[YOUR GOAL] Show all lines from the data that include the word "rounded".

[Design files in text formats]

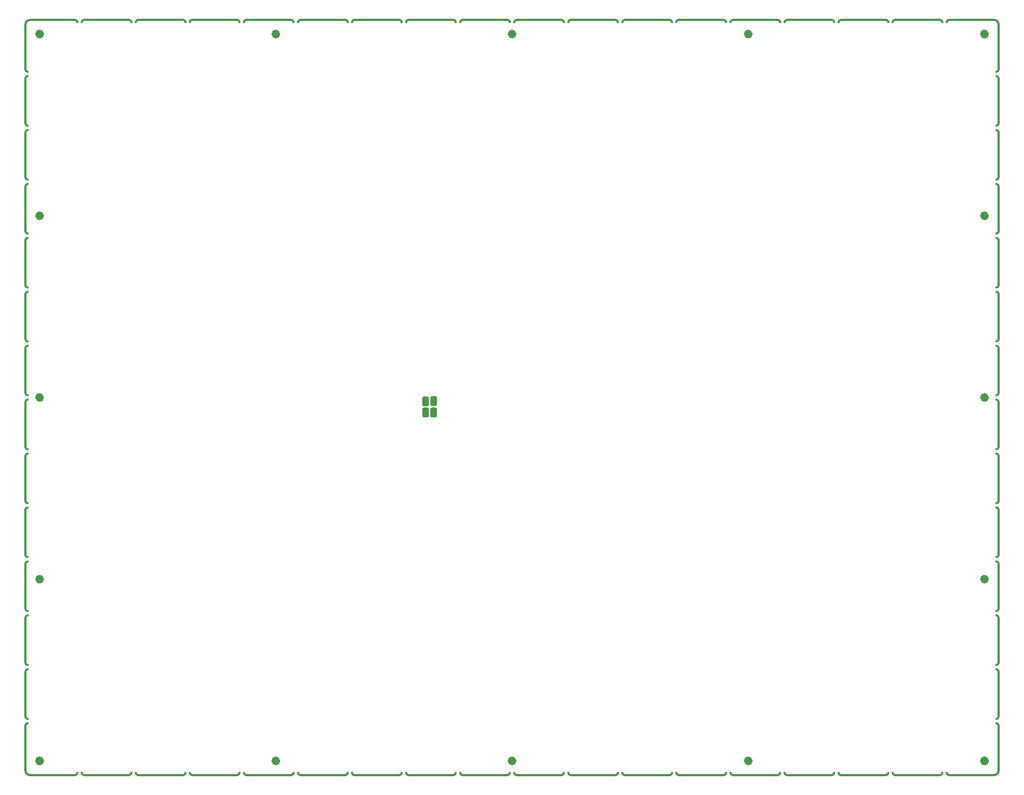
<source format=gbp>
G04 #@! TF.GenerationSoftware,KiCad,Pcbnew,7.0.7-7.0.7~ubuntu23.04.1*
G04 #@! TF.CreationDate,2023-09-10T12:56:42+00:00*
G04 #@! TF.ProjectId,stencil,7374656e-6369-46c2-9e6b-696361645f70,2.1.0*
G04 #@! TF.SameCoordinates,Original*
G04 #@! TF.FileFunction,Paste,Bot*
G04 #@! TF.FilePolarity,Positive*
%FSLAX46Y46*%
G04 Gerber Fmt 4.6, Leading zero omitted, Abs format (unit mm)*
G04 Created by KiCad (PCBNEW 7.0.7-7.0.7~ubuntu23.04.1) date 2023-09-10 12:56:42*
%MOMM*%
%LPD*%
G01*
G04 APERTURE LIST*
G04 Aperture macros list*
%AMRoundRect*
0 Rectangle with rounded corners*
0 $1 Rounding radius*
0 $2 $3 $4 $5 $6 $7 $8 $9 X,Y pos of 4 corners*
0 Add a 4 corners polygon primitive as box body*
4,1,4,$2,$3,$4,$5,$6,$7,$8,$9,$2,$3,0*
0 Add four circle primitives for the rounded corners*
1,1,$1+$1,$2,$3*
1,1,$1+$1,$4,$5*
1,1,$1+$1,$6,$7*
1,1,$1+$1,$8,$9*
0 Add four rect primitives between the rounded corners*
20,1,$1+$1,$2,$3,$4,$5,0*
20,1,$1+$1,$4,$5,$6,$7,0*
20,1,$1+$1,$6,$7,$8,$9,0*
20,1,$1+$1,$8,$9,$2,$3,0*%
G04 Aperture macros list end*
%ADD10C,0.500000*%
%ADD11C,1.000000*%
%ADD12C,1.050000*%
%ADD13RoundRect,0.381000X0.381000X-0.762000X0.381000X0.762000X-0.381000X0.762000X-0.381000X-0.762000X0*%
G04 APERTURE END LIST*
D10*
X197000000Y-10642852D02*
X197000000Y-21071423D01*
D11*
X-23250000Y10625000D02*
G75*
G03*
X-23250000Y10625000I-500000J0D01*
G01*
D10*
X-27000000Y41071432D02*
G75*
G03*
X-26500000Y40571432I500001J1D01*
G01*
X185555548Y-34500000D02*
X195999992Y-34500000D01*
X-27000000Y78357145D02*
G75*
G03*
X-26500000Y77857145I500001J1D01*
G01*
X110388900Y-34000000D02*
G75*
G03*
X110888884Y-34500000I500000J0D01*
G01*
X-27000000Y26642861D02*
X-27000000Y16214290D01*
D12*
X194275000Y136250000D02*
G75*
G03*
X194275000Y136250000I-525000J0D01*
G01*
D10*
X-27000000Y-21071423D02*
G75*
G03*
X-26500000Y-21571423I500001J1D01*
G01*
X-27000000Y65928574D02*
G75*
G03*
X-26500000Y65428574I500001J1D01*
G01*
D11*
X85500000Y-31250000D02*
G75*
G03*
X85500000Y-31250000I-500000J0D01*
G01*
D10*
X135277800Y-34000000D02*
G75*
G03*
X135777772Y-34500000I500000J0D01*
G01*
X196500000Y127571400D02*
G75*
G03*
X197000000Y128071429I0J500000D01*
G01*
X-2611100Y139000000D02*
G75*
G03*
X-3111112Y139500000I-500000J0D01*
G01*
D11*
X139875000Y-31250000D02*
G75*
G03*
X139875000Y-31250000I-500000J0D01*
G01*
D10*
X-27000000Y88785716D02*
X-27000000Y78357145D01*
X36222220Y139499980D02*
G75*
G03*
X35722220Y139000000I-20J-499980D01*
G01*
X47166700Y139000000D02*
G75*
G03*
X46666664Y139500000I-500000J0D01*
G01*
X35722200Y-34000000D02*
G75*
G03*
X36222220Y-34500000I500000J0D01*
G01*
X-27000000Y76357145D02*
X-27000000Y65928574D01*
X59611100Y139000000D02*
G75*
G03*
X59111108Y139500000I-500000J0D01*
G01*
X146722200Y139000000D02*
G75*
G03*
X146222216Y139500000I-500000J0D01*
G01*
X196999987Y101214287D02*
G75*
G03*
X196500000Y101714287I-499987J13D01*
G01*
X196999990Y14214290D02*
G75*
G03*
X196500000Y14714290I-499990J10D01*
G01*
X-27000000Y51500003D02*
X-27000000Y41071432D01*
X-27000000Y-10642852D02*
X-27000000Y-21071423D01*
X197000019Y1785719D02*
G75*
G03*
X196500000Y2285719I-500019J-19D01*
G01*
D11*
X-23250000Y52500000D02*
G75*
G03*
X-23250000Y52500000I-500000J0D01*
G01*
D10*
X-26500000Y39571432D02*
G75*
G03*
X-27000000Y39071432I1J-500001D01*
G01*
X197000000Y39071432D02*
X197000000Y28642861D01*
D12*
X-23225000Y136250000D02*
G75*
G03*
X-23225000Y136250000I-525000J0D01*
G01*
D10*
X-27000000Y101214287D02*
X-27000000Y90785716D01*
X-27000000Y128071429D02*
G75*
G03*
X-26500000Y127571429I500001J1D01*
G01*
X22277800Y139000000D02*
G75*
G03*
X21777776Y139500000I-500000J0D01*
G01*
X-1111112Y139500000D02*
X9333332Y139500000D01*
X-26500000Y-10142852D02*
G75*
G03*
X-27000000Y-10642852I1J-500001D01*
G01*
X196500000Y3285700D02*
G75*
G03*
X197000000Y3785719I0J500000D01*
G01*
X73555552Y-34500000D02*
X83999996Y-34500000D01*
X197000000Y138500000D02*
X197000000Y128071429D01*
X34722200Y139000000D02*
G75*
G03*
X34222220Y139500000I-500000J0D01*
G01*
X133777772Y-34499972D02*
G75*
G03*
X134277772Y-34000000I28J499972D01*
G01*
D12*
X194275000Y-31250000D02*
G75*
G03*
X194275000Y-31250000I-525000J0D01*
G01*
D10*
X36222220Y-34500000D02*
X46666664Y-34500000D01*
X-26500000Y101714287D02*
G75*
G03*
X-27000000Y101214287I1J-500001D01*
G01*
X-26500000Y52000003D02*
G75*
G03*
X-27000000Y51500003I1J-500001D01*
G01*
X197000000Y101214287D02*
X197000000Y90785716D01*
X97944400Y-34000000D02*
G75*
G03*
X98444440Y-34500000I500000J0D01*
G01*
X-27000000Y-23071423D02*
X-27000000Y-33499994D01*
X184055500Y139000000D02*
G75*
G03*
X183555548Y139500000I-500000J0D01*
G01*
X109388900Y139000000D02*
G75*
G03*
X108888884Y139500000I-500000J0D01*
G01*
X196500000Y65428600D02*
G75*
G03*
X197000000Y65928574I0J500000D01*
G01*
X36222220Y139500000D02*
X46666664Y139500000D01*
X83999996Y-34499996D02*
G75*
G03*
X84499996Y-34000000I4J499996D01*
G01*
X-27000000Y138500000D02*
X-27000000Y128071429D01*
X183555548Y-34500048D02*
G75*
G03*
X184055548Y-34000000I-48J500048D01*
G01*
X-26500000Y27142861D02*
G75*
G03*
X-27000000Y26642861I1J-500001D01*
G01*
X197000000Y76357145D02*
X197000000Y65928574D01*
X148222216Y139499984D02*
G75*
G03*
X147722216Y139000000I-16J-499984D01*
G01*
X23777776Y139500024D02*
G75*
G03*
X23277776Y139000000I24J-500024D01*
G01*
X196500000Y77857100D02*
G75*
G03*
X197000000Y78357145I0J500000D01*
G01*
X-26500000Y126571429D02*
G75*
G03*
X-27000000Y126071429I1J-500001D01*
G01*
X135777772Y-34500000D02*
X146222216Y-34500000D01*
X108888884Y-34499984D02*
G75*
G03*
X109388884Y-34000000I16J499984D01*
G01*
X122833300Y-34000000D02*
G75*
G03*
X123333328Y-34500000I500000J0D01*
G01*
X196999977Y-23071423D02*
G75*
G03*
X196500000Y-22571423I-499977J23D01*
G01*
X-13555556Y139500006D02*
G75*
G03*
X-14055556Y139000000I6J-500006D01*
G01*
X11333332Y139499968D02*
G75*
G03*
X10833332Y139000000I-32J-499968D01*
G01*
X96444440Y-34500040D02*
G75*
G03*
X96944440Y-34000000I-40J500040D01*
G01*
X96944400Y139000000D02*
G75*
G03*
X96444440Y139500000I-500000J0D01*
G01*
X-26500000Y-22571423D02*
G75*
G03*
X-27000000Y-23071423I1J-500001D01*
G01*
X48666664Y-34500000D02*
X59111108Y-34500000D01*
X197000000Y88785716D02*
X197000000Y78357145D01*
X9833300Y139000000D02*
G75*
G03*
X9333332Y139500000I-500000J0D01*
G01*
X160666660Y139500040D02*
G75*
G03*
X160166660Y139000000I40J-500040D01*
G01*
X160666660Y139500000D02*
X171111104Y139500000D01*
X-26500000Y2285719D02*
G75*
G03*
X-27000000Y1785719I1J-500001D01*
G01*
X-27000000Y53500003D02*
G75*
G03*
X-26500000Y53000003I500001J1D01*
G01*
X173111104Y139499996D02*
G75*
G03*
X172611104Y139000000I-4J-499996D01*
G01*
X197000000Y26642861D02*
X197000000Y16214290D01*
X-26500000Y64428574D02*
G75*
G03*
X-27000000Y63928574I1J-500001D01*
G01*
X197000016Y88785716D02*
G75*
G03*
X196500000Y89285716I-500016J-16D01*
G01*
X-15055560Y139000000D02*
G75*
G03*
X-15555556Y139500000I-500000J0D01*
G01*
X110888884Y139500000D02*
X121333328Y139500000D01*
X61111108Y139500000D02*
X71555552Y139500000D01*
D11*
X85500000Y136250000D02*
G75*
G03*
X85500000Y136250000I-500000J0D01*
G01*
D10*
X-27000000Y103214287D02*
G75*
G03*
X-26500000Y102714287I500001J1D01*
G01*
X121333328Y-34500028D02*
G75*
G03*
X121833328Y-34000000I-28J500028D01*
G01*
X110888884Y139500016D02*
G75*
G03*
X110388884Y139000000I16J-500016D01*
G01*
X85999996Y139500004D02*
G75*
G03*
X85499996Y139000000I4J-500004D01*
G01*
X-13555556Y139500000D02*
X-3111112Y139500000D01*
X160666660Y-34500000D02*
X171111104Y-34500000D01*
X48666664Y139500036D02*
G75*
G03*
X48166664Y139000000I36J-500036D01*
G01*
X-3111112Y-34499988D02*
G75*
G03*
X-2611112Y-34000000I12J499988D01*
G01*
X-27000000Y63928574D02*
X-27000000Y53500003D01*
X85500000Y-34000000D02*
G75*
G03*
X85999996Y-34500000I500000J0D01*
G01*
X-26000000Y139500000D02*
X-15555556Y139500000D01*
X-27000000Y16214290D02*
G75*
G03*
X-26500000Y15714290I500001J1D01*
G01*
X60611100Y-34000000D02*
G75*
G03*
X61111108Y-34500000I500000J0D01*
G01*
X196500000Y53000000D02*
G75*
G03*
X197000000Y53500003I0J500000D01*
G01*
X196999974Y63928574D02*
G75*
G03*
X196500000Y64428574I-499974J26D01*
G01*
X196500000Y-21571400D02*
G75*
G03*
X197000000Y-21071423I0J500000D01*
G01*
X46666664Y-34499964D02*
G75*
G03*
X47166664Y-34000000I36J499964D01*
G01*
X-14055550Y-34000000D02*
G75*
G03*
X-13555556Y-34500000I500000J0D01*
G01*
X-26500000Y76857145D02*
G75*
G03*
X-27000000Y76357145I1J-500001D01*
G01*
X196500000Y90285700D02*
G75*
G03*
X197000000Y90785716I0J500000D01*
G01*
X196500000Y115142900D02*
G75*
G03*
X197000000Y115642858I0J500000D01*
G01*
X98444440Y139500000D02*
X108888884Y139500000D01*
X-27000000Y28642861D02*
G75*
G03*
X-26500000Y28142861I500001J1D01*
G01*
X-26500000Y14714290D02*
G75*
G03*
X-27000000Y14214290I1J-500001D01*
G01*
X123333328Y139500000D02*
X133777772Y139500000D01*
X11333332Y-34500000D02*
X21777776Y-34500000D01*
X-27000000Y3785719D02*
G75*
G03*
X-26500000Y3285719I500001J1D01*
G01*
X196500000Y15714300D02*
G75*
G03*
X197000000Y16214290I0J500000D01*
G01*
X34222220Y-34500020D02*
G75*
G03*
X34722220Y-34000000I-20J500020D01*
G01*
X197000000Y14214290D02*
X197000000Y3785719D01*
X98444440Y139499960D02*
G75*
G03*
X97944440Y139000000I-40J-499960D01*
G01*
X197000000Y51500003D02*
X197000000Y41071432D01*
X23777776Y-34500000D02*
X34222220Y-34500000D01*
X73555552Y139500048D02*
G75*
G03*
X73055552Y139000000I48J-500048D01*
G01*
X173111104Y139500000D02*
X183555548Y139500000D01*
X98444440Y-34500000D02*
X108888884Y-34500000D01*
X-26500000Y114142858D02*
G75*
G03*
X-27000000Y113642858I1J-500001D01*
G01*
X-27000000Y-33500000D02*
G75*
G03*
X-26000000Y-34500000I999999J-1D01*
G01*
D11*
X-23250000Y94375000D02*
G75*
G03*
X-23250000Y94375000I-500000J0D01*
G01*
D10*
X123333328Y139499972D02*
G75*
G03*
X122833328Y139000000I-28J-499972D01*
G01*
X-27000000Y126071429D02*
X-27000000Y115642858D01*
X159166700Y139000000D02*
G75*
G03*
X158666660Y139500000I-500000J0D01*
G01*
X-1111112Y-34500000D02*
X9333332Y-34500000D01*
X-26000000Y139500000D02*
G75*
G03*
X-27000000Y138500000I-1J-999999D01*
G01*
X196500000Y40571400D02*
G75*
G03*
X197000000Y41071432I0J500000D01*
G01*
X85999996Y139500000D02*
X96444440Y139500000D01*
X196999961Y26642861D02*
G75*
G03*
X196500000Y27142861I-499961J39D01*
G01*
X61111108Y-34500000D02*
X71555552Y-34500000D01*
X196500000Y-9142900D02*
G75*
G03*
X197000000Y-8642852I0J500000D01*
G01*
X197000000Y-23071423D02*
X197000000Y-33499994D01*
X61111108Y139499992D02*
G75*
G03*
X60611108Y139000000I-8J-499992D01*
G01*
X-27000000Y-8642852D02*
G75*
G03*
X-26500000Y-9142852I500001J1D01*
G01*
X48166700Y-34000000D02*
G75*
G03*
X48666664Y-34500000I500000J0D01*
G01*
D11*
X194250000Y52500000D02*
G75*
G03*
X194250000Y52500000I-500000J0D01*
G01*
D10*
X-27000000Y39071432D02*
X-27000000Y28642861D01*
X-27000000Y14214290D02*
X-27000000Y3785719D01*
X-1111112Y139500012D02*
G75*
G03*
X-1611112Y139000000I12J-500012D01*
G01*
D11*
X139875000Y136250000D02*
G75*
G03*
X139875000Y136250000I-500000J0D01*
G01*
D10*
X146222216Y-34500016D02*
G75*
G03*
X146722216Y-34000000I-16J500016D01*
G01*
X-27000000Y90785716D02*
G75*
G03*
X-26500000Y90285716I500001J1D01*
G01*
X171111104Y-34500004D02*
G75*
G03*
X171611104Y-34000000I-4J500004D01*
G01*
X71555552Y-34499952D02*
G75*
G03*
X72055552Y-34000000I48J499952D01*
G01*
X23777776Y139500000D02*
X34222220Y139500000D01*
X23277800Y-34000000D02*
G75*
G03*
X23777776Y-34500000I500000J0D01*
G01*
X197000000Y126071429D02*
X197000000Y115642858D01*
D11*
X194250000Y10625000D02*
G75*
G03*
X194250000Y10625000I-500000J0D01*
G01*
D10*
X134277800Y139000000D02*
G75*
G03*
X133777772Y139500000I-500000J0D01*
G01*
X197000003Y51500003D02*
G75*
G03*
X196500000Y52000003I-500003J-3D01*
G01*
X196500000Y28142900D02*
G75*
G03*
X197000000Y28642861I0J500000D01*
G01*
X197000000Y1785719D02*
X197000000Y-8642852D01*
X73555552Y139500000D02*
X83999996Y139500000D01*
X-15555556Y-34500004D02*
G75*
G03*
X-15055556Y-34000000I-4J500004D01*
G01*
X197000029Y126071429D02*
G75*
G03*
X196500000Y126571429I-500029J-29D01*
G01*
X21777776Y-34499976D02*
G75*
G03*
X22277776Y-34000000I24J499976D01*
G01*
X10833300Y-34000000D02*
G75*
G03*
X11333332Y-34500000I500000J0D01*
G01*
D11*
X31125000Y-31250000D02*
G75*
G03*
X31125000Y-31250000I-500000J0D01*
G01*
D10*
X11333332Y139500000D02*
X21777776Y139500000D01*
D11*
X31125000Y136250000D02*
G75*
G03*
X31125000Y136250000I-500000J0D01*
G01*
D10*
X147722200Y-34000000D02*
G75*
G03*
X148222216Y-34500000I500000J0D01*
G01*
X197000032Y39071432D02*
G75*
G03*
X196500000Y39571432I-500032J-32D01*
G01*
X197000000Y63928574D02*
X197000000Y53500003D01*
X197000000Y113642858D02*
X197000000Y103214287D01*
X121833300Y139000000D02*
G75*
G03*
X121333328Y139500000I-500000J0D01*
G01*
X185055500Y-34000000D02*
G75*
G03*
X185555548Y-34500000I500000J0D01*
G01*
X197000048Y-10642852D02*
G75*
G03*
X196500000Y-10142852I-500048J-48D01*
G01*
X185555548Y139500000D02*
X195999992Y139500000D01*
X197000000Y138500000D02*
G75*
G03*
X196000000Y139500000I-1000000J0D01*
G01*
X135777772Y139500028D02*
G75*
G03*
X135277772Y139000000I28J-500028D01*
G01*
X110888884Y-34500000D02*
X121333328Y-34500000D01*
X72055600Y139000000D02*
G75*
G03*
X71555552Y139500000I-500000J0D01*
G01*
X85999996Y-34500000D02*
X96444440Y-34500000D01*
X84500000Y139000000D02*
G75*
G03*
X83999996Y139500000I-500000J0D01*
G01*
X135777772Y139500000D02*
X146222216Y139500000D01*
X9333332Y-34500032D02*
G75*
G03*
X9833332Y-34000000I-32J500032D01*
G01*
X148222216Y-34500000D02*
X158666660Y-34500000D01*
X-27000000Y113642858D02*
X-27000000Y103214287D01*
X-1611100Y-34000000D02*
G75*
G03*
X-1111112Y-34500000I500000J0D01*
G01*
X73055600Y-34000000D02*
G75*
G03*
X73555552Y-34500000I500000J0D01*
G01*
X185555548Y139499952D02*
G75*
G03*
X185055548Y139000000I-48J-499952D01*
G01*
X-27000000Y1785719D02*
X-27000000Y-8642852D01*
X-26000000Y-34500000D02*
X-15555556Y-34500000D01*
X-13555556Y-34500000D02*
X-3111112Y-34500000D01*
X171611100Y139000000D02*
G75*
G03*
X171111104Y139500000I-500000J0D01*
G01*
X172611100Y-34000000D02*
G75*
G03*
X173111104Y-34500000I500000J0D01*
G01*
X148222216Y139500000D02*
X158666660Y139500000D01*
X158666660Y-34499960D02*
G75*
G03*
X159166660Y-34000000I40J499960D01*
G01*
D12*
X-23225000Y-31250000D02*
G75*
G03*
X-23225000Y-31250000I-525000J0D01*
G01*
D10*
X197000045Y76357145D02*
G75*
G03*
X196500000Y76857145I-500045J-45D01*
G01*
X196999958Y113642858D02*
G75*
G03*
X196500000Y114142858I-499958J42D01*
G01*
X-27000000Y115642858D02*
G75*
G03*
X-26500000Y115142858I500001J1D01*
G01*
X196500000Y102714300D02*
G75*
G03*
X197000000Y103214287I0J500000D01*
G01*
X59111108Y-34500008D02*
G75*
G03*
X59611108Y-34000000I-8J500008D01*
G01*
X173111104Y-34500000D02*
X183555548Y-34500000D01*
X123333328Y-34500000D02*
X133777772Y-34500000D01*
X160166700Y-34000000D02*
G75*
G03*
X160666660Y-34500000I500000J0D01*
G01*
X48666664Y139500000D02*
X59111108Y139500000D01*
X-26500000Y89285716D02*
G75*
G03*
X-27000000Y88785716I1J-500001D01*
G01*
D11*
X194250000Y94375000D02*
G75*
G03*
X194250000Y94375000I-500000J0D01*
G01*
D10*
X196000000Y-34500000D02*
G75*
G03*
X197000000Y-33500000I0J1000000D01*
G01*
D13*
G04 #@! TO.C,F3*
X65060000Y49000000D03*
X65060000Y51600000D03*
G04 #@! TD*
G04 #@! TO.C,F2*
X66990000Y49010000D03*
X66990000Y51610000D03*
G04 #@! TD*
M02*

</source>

---

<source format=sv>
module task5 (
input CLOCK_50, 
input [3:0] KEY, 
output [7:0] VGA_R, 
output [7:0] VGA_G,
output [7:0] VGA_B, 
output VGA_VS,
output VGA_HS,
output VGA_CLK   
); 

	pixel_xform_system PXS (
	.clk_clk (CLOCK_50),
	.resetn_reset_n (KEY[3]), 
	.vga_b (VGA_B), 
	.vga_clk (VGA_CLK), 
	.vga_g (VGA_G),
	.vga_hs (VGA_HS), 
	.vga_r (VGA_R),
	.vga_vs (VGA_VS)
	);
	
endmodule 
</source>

[TASK RESPONSE]
0 Rectangle with rounded corners*
0 Add four circle primitives for the rounded corners*
0 Add four rect primitives between the rounded corners*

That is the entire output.